Document segment
————
Perhaps it’s fitting that the Gators’ race to repeat as champs ended on another non-shot.
Down one point with 4.5 seconds to go and its tourney hopes on the thinnest of ice, Florida largely got what it wanted. Xaivian Lee, its top scorer in the backcourt, caught the ball with a head of steam, blitzed up the floor and got all the way to the rim with enough time to get up a potential game-winner.
At the last second, he saw a rotating Alvaro Folgueiras and had other ideas, trying a last-gasp dump-off to a cutting Thomas Haugh. The pass was ill-advised and ill-timed. Even if Haugh had caught the low pass cleanly, he likely wouldn’t have had the chance to lay it in before the buzzer.
Just like that, it was over, the same way Florida had won 349 days before: with the ball bouncing harmlessly on the hardwood.
Lee, the transfer from Princeton brought in to help replicate the Gators’ dynamite 2025 backcourt, will bear an unfair brunt of the blame for not simply taking the shot. Florida head coach Todd Golden said postgame that Lee’s defender wasn’t in legal guarding position, and he believed if Lee had jumped into him and tried to score, Lee would have at least drawn a foul and had free throws for the win. In reality, all that would’ve done was save the Gators from a series of miscues that had put them in that position.
Florida clearly didn’t have its best Sunday. That was clear very early, when No. 9-seeded Iowa got out to a 10-point lead while the Gators missed layups and blew defensive coverages. That’s also why repeating as national champions is so hard. Even building the elite team again like Florida did sets you up to play a series of 50-50 games, often not at your best, that you have to grind out. UConn’s 2023 and ’24 back-to-back bash was the outlier. No other national champion since ’15 Duke has made it out of the first weekend the following year. You need some lucky breaks to win a title, breaks the basketball gods often make you pay back in time.
That feels especially true in the case of the 2025 Gators, who had lived on the edge like few other champions. It took a nail-biter against UConn just to get out of the opening weekend, a miracle comeback late against Texas Tech to get to the Final Four and a 12-point second-half comeback in the title game against Houston before the Sharp three-pointer that wasn’t.
————
To-do list
1. Answer these from the piece about Florida's tournament loss:
(a) Which player did Lee try to pass to on the final play?
(b) What seed was Iowa?
(c) How many days earlier had Florida won in the same way the game ended?
2. Write the next paragraph of the piece about Florida's tournament exit, picking up after its final sentence.
————
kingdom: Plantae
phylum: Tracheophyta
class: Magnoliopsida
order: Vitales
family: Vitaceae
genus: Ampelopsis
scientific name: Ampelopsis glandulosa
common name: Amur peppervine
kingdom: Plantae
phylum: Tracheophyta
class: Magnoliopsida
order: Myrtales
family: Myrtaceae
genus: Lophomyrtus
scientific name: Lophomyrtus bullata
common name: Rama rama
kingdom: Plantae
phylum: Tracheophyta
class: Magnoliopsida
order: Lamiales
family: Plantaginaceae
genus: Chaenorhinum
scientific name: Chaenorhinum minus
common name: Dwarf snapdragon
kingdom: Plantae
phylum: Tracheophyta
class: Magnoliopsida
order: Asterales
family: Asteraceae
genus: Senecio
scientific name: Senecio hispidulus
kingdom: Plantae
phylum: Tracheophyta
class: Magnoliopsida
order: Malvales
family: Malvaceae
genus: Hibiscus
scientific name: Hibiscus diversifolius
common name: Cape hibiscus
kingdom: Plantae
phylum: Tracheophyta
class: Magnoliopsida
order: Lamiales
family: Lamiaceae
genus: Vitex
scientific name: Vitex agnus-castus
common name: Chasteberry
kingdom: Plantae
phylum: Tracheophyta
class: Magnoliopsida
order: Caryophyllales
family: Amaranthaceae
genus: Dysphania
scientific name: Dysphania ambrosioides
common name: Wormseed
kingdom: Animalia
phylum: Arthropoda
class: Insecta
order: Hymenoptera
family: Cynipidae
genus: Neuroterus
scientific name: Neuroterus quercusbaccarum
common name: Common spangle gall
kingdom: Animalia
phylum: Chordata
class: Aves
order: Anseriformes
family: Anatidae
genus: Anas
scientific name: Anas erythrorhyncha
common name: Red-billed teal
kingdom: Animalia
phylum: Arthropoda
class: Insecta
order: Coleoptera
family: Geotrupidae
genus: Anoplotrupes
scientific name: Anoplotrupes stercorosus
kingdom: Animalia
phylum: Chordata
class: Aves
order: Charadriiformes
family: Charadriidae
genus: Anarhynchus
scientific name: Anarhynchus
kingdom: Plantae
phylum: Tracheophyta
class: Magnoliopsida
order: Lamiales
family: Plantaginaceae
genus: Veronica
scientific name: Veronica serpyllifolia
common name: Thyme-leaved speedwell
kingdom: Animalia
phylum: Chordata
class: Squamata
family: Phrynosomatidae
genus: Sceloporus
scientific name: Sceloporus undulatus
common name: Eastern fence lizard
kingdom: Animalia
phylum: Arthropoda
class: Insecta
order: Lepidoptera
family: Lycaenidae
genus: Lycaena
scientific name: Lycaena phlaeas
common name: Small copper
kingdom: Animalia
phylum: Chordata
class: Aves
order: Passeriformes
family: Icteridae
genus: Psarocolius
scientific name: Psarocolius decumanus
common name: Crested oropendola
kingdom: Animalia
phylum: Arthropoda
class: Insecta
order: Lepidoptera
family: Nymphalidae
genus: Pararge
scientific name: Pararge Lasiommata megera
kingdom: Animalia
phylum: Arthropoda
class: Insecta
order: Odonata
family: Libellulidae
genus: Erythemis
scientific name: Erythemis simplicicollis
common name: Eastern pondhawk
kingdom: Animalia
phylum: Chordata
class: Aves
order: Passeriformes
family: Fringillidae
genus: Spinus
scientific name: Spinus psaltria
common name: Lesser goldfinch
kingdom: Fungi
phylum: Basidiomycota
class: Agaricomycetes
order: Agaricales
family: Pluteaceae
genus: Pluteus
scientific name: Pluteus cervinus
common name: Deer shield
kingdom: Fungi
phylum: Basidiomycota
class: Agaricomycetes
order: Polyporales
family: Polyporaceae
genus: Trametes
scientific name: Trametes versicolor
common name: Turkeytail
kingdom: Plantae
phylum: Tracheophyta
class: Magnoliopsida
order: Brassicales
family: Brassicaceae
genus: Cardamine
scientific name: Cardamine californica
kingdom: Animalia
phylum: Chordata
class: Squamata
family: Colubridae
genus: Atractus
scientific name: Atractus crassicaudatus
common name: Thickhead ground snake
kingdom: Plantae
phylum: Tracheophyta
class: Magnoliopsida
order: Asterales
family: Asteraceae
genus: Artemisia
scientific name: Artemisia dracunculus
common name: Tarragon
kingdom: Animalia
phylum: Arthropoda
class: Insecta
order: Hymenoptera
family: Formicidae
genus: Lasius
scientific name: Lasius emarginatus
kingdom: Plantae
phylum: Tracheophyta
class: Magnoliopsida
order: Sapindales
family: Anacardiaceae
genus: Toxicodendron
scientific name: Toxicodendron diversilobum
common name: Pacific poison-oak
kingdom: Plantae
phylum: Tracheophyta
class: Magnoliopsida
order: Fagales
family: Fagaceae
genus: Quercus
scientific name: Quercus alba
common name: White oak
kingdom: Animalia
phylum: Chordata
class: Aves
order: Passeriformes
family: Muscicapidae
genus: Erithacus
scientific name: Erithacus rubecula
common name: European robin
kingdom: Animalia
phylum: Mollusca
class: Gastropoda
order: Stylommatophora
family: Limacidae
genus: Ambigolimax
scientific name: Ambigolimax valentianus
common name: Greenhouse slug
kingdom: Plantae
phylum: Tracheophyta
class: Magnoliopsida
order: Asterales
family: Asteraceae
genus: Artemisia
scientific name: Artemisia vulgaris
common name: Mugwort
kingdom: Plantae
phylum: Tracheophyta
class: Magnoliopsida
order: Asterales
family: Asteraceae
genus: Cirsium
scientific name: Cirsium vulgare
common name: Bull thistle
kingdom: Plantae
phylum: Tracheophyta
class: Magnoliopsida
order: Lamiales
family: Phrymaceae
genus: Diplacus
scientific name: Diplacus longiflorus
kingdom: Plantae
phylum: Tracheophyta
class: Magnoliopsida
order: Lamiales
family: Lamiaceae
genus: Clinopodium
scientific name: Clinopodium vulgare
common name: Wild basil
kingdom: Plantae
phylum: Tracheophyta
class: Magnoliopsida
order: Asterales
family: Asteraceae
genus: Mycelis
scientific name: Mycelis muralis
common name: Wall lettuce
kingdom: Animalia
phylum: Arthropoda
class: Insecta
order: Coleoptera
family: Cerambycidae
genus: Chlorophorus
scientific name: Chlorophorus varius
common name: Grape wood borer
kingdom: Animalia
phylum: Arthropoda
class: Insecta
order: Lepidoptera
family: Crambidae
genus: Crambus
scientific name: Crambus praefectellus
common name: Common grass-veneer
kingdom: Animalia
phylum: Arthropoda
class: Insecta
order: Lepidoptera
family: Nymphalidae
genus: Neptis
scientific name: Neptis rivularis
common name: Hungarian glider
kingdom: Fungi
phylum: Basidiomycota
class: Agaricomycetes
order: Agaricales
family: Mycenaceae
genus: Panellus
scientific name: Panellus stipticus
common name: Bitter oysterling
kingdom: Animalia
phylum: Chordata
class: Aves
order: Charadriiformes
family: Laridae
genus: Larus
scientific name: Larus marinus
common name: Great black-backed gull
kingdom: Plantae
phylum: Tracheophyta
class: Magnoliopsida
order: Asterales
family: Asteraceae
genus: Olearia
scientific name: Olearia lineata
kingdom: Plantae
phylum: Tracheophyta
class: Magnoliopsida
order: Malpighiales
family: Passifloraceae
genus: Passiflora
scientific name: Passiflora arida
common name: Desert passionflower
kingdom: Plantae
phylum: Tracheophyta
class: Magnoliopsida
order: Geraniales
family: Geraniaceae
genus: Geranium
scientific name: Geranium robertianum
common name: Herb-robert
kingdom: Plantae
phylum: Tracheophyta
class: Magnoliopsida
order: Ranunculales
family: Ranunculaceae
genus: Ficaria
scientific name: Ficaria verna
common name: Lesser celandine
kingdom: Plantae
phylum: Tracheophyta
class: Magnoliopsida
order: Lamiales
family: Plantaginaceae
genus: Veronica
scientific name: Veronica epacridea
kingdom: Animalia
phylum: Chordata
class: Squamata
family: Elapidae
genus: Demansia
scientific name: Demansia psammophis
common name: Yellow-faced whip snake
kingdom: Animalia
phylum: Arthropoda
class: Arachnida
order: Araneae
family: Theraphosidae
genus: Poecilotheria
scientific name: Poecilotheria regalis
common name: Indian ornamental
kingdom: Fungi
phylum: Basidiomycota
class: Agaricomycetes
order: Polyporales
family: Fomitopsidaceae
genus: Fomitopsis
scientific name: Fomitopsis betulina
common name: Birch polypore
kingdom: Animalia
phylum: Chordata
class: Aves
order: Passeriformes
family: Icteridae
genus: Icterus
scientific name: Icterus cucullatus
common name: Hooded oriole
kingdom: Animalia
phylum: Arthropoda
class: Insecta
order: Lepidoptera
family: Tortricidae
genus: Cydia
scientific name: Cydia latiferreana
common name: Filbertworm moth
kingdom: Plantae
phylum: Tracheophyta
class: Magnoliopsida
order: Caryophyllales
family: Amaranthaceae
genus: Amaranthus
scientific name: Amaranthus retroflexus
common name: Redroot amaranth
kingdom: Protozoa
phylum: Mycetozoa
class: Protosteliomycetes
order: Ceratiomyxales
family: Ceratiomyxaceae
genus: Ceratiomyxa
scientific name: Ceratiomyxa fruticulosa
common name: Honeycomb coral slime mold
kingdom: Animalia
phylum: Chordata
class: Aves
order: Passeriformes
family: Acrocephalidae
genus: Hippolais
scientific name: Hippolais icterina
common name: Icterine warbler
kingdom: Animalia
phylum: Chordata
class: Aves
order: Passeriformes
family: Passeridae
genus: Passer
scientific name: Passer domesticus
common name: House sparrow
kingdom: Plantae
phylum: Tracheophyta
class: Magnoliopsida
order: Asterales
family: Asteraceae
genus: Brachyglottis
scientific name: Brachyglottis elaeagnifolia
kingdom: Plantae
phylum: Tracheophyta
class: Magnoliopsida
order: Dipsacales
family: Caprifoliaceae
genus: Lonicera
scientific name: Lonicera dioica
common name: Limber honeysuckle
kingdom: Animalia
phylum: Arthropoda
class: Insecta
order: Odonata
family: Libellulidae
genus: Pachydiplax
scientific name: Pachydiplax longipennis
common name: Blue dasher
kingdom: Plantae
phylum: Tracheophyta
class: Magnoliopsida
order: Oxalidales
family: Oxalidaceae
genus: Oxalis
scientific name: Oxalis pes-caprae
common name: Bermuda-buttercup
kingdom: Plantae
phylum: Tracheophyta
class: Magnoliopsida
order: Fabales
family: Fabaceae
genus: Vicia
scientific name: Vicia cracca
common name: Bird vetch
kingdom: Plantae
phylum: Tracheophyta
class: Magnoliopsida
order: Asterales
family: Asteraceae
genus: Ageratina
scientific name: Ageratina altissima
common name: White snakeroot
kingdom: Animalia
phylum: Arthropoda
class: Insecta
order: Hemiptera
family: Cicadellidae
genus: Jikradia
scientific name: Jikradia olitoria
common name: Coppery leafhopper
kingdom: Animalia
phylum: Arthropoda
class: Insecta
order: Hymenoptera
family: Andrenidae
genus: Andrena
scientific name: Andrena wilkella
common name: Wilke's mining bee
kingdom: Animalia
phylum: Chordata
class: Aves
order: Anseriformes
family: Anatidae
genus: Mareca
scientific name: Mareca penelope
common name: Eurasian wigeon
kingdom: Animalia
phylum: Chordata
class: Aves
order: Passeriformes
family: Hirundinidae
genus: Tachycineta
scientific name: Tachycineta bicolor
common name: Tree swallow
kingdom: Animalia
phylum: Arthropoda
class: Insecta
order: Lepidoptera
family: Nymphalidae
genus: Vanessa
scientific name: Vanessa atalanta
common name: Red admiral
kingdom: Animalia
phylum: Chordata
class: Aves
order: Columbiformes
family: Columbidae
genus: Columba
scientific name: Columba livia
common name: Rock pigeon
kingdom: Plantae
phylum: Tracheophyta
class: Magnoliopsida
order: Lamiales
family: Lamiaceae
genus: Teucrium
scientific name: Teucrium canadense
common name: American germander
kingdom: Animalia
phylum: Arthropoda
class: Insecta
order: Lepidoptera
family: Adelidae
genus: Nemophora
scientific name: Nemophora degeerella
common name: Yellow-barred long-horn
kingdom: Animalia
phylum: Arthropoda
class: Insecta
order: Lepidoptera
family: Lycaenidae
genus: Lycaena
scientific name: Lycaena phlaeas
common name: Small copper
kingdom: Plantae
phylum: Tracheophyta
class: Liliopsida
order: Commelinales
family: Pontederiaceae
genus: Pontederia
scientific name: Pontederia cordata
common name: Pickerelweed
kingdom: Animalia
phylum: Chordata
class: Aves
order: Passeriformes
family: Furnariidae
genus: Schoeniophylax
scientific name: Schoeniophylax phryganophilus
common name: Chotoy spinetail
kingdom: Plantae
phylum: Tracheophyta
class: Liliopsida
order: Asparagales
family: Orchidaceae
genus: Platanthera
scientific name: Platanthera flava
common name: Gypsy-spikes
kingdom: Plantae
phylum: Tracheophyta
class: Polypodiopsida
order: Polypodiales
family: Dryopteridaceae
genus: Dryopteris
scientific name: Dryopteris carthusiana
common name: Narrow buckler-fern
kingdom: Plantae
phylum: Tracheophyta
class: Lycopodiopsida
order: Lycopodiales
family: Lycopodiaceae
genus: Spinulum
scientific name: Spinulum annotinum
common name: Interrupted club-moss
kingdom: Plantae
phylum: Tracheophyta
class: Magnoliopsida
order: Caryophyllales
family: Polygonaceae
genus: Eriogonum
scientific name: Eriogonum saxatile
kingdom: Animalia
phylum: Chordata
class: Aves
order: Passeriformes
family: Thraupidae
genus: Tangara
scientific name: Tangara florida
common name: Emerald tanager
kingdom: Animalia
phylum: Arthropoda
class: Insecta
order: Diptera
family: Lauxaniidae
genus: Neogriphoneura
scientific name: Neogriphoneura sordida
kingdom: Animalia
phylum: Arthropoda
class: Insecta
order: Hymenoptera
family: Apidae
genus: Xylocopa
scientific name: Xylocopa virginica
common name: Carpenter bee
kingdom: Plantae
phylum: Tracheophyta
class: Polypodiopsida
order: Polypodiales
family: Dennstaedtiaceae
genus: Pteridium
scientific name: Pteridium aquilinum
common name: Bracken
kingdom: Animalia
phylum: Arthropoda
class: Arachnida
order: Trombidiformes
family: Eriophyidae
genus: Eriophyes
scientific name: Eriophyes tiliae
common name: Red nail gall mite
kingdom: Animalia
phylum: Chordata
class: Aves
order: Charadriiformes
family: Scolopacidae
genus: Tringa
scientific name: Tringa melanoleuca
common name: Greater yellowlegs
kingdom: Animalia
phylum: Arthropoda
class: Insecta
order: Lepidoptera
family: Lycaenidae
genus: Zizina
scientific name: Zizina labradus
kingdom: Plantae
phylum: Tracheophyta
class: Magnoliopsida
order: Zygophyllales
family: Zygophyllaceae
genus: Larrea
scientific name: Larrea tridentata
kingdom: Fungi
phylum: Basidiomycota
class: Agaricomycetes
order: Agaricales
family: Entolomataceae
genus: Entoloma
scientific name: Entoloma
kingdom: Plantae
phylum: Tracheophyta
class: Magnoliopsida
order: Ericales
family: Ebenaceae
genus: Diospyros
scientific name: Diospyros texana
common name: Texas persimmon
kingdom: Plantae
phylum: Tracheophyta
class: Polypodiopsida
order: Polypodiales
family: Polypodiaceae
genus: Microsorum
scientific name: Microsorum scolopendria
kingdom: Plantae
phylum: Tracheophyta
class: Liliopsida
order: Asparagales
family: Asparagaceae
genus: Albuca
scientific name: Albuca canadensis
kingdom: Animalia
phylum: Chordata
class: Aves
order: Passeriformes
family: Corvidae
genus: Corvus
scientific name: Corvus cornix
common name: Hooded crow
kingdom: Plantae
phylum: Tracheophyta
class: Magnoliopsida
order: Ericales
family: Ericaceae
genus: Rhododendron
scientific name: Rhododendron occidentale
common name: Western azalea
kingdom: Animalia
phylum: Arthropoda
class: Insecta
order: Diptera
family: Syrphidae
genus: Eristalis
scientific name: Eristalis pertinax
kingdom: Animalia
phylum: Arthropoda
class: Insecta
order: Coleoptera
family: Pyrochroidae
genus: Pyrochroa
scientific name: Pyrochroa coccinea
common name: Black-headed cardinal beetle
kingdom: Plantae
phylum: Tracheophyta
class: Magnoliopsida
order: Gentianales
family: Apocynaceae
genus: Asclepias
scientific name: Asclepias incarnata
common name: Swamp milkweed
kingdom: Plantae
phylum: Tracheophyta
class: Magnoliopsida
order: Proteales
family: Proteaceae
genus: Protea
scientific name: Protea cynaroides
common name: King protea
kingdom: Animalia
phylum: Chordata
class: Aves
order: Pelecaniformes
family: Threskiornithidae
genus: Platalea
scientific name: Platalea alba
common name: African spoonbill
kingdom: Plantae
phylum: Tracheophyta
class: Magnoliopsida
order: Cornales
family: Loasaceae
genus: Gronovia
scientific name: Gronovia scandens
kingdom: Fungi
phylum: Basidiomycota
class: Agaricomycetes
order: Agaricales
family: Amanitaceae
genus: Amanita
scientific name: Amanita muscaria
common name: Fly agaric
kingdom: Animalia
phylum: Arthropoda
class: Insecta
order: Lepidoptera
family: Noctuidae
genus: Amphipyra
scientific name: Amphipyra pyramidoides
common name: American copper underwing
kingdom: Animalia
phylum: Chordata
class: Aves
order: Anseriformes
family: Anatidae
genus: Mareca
————
Answer list
1.
(a) Thomas Haugh
(b) No. 9
(c) 349 days

2.
When those bounces go your way, you look like a genius, and Golden certainly seemed like one last March and April. When they don’t, you’re left wide open for criticism, and Golden will feel that too this time around, particularly with how the Gators played their final defensive possession.
Up by two with 8.9 seconds to go, Florida’s aim was to send Iowa to the free throw line. Unconventional as it sounds, there’s some logic behind it. The Gators believed Iowa was likely to play for the three and the win. Florida viewed itself as the better team with the upper hand in a potential overtime, and it would only get to OT if Iowa could make two free throws and Florida couldn’t score on the ensuing possession.
In Florida’s defense, the Gators are no stranger to unorthodox fouling strategy. They turned the Texas Tech Elite Eight game last year on its head by sending the Red Raiders to the line far earlier than usual to try to inject some variance into the game. But giving Iowa freebies for a shot at OT? That would’ve been nearly unprecedented in a game of this magnitude.
The coaching point in the huddle was to face-guard Iowa’s best player (and best free throw shooter) Bennett Stirtz and force someone else to catch it. Boogie Fland, who guarded Stirtz, says they wanted him to be aggressive, potentially even go for a steal. Ideally, the ball would never get to Stirtz and the Gators would give the foul on that other player, daring the Hawkeyes’ supporting cast to make two in the clutch.
But as soon as Iowa began the play, Florida’s defense crumbled. Fland, who needed to prevent a Stirtz catch, got a step behind Stirtz and was further delayed by a Tate Sage screen near the foul line. Lee, who was guarding Sage, froze instead of jumping out on Stirtz. Fland gambled at the last second to try to knock the ball away, but Stirtz was off to the races with numbers on his size. Folgueiras’s man was Alex Condon, who had to step up to prevent an easy run to the rim for Stirtz, but the point guard smartly dished to an open Folgueiras standing alone in the corner, ready for the shot of his life.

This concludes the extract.